Climate change threatens development
Dr. Friederike Otto from the University of Oxford, one of the authors of the recent 2021 United Nations Intergovernmental Panel on Climate Change (IPCC) report said “climate change is not a problem of the future, it is here and now and affecting every region in the world”.
Climate change has gained global attention due to its adverse effects and impacts on people’s living conditions and livelihoods including agriculture, water, sanitation and hygiene (WASH), biodiversity and wildlife, energy, tourism, infrastructure, human health, women and the poor, security and national revenue etc.
Even though Africa, Ghana for that matter is among the least contributors to climate change-related activities, Ghana and Africa as a continent is more vulnerable to the effects of climate change because of uncoordinated policy implementations and resource constraints.
Climate change is seen as a major threat to sustainable growth and development in Ghana including a threat to food and water security which can lead to conflicts. Addressing the challenge of climate change inversely offers mankind the opportunity to address almost all of the United Nations Sustainable Development Goals.

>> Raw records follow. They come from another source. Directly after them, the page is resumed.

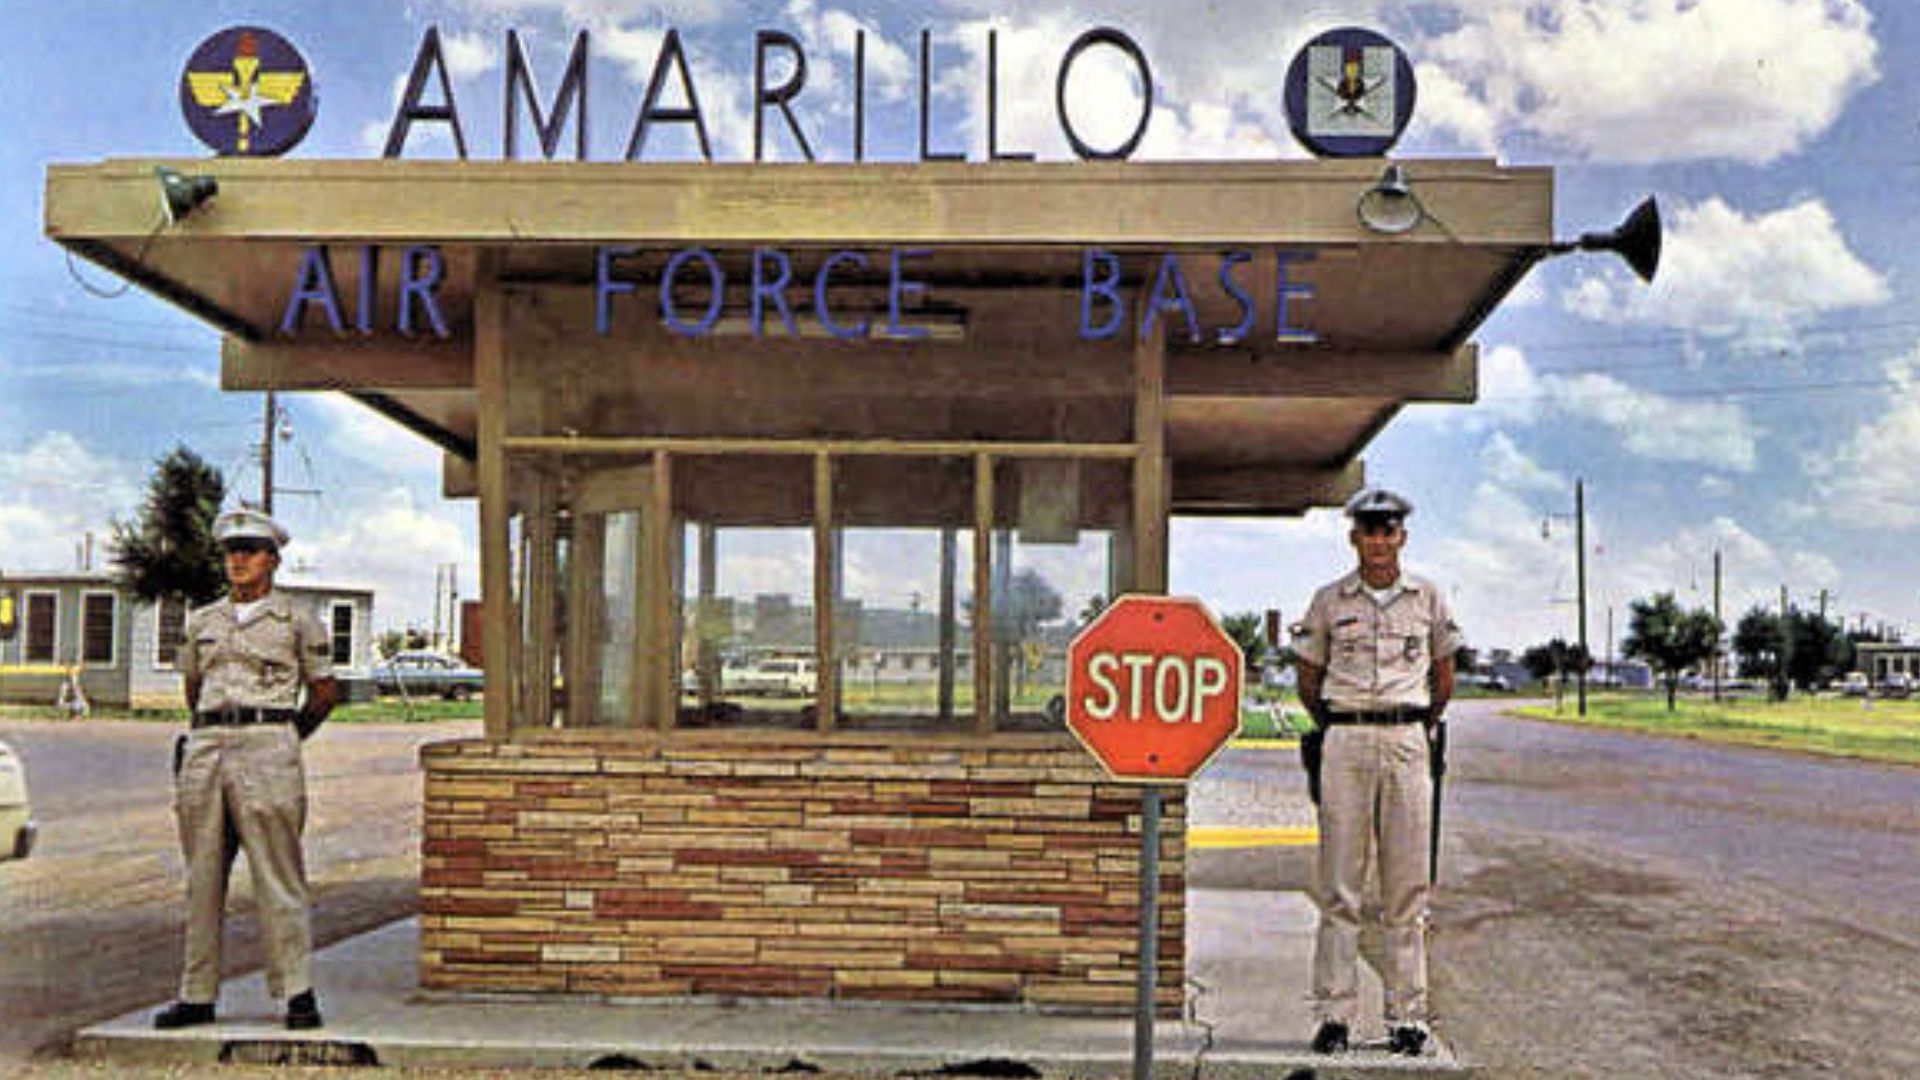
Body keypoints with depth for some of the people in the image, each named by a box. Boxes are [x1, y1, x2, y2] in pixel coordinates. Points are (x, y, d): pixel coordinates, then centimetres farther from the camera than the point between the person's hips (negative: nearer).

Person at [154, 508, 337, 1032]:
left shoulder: (297, 621, 4)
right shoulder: (202, 622, 16)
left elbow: (325, 692, 10)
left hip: (267, 741, -4)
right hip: (205, 748, 5)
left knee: (277, 876, -6)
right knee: (202, 876, 6)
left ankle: (297, 993, -2)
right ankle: (197, 995, 13)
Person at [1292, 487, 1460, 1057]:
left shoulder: (1428, 598, 8)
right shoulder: (1329, 601, 5)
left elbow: (1443, 677, 18)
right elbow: (1308, 679, 14)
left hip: (1407, 741, 1)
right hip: (1345, 743, -1)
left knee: (1407, 886, 3)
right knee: (1338, 886, 0)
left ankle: (1407, 1017, 9)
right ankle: (1333, 1015, 5)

The new face of inequalities
While the effects of climate change are global, its impact is felt differently in Ghana with a high projected impact on poorer communities especially for a larger part of the population in rural communities, who for their survival depend on resources provided by nature such as agriculture, forestry and fisheries. Ghana’s agriculture sector is dominated by smallholder farms that are predominantly rain fed and thus climate-sensitive.
In recent times there have been increase in climate-related challenges such as droughts, flooding in the northern regions, land degradation and water pollution in the forest areas, and in the coastal areas rising sea levels and increase in coastal erosion. What this means is that poorer communities who often do not have the power, or cannot afford, to make changes to their homes, including flood and drought resilience measures will struggle to recover affecting their livelihoods.

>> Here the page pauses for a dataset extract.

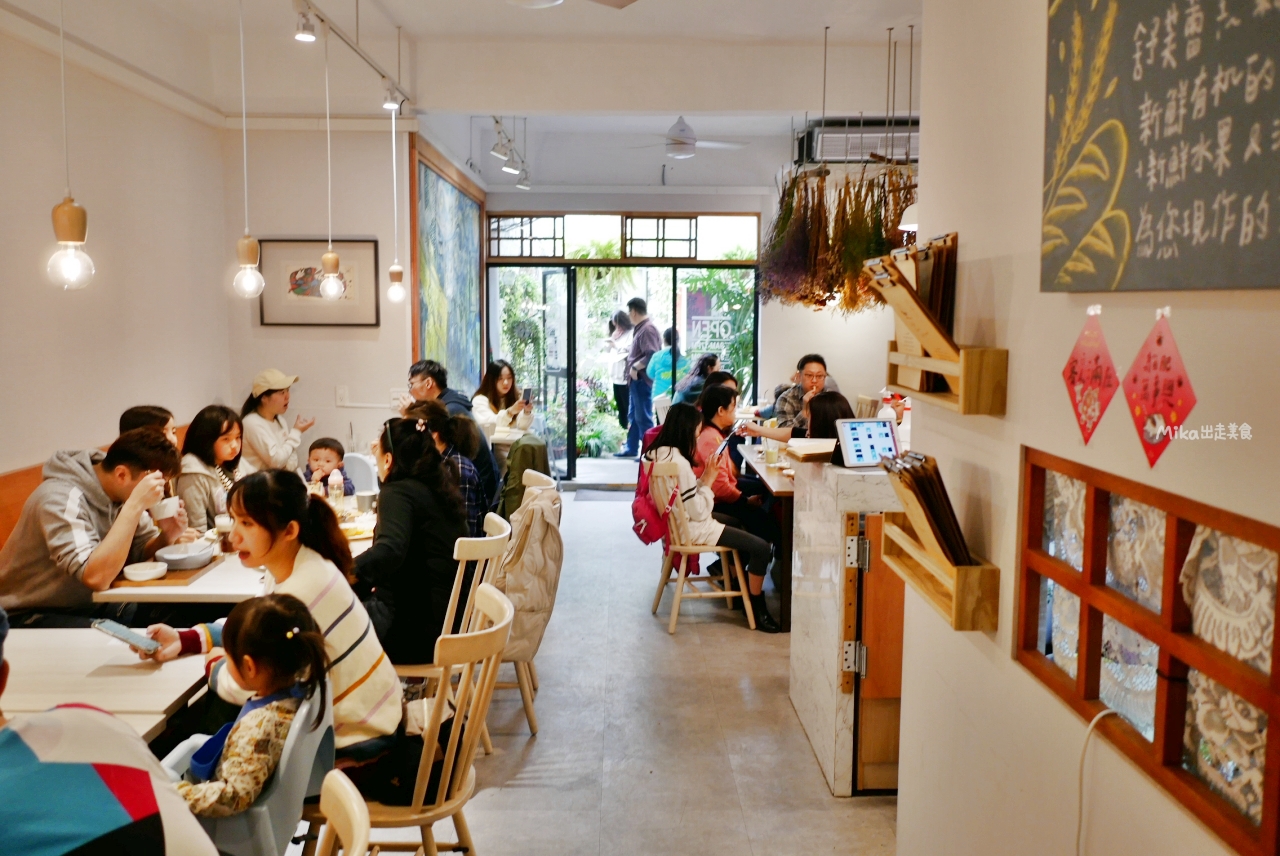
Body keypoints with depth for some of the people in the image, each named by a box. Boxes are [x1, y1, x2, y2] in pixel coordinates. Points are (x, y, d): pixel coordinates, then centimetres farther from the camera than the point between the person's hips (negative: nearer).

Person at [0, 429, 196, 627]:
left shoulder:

Similarly, climate change affects men and women differently, largely due to their gender-differentiated roles and responsibilities at the household and community level. The United Nations projects that 80% of people displaced by climate change worldwide are women, and according to a review by the Global Gender and Climate Alliance in 2016, women are more likely to suffer food and job insecurity because of climate crisis.
Gender-based differences such as; access to assets and credit, access to public to decision making space can constrain women’s opportunities and limit their participation on climate related policies. Ghana has made significant strides on primary education and health. But a new face of inequalities is emerging and if left unchecked will undermine Ghana’s progress on development.
Call to Action
As world leaders convene in Glasgow this week for the COP26 U.N. climate conference in what is described as ‘the last best chance to save the earth’, Ghana’s key asks for the global meeting are to seek funding to implement her climate change adaptation measures, negotiate for an alternative to the 2030 fossil to renewable energy transition agenda, and push for the conclusion of the discussions that deal with carbon trading.
It is equally important for the government to increase political voice for the marginalized and harder to reach communities affected by climate change. Government also needs to create opportunities for said marginalized communities and groups at risk of climate change to engage and integrate their concerns into national plans.
This is a timely reminder that the climate crisis affects us differently. We may all be weathering the same storm, but we have very different means to navigate it. How successfully we end up sailing through that storm depends on how financially secure we are, how well connected, how we deal with information and how resilient we are as a people.
As a farmer, you are more affected by climate change if your national as well as natural climate resilience systems are weak. If you live in a coastal area and do not have the means to move, or to fortify your home, flooding and other ‘natural’ disasters hit you more strongly, potentially starting a vicious cycle of poverty. If you have enough resources, you might just be able to jump on a new ship.